Thanks @spdegabrielle
Good luck!
I was hoping to see more solutions published here, so I could refine my newb solutions! Four stars so far.
I believe matthew butterick is publishing his solutions
I’ll try find the link.
brb
(define final-answer 19690720)
(for* ([noun 99] [verb 99])
(define v (vector-copy GAP))
(vector-set! v 1 noun)
(vector-set! v 2 verb)
#:final (equal? (vector-ref (run-program v) 0) final-answer)
(printf "The solution to 2.2 is ~a\n"
(+ (* 100 noun) verb)))
For Day 2, Problem 2: The for*
prints out every try until the final solution. I’d love a way to just see the final answer!
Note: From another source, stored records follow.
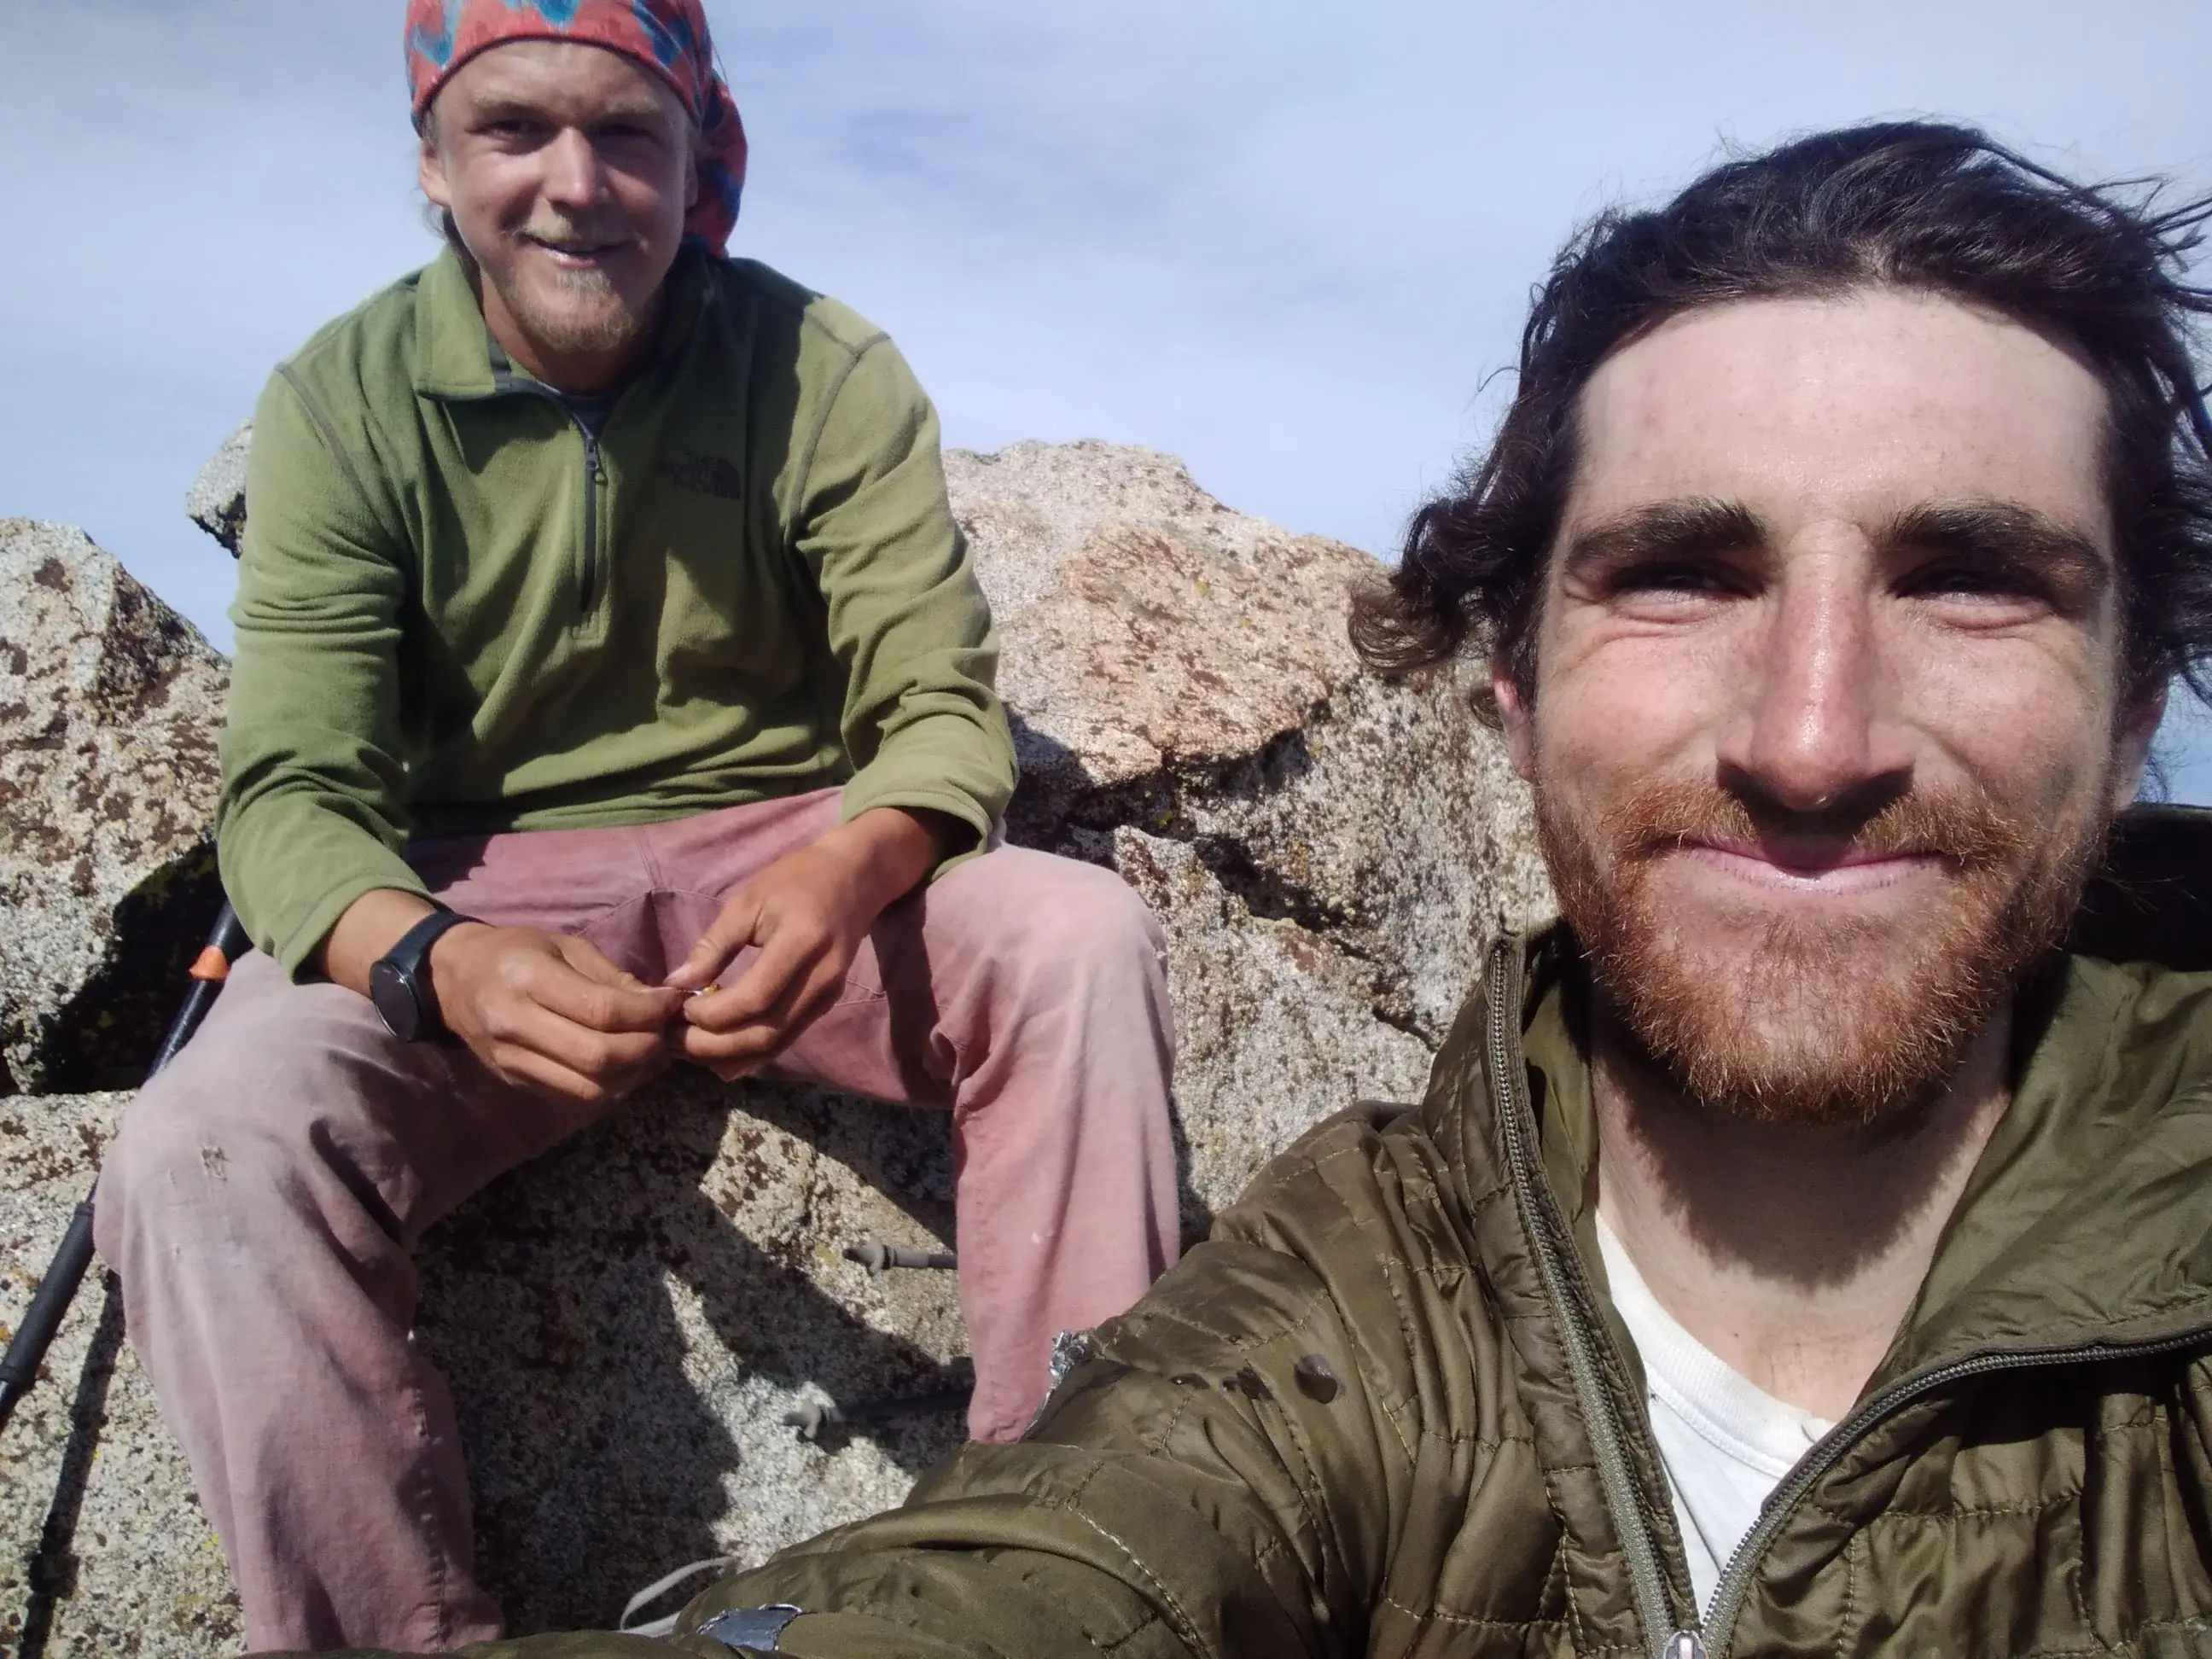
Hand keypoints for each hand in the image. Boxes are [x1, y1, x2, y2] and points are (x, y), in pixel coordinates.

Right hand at [430, 924, 685, 1101]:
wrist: (451, 980)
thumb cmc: (514, 952)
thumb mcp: (565, 946)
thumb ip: (612, 977)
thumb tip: (661, 1004)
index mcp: (529, 980)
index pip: (602, 1011)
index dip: (648, 1013)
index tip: (673, 1004)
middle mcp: (517, 1025)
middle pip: (599, 1057)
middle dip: (647, 1049)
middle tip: (666, 1033)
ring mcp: (513, 1061)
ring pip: (591, 1087)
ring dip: (634, 1075)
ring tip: (652, 1051)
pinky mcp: (517, 1082)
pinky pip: (575, 1094)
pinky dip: (610, 1085)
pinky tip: (625, 1064)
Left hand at [665, 808, 949, 1080]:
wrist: (853, 879)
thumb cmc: (795, 880)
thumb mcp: (748, 900)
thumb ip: (714, 944)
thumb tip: (677, 983)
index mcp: (802, 943)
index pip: (755, 998)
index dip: (712, 1012)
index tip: (679, 1004)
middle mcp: (821, 979)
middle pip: (765, 1033)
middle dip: (713, 1045)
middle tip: (673, 1038)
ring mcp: (827, 997)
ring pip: (775, 1046)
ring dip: (728, 1056)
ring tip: (688, 1046)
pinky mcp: (825, 1006)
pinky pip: (784, 1041)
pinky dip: (748, 1053)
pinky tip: (718, 1050)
Also this is pretty brute force. Couldn’t think of a quicker way to solve it though.
@Leo Laporte <https://github.com/mbutterick/aoc-racket/tree/master/2019>
Ah, Matthew’s solution is helpful. Function composition to the rescue. Thanks!
(define final-answer 19690720)
(define (try-this noun verb)
(local [(define v (vector-copy GAP))]
(vector-set! v 1 noun)
(vector-set! v 2 verb)
(vector-ref (run-program v) 0)))
(for* ([noun 99] [verb 99]
#:when (equal? (try-this noun verb) final-answer))
(printf "The solution to 2.2 is ~a\n"
(+ (* 100 noun) verb)))
FYI, you want to use the constant 100, which will loops from 0 to 99
If you use 99 it will loop from 0 to 98
For part 2, my previous solution uses Rosette to generate constraints and then solve them. I now switch to the brute force solution though since I want to share the intcode implementation with other days and Rosette doesn’t work well with continuation voodoo like generator.
spoilers :smile:
For day 7 I haven’t wanted to deal with continunation based coroutines so I’ve now written a cooperative scheduler.
@samdphillips, did you publish your solution somewhere? I don’t know what cooperative scheduler means and I would love to learn.
It’s in my github aoc repo. It’s not quite done yet.
https://github.com/samdphillips/aoc-2019/blob/master/07.rkt
In a multithread/process concurrent (not parallel) environment the scheduler is the bit of code that decides which process runs next. In a cooperative system the processes run for as long as they like and “yield” to the scheduler to allow other processes to run.
In a preemptive environment the scheduler pauses the processes and switches the tasks.
In my setup whenever and input instruction is processed if there is no input it goes into a wait state and lets the scheduler run. Also when an output instruction is processed the intcode machine yields.
(ACTUALLY, I’m not adding a yield in the output instruction because it looks to be working good enough now.)
I see .. my solution is similar to yours (but more ugly). I have a main loop that runs until all machines are halted. For each iteration, I feed one machine with the output of its feeder if the machine is waiting for input and the other has output available.
Thanks for the explanation
I did something very incorrect (and specifically called out in the problem statement) and it worked in part one.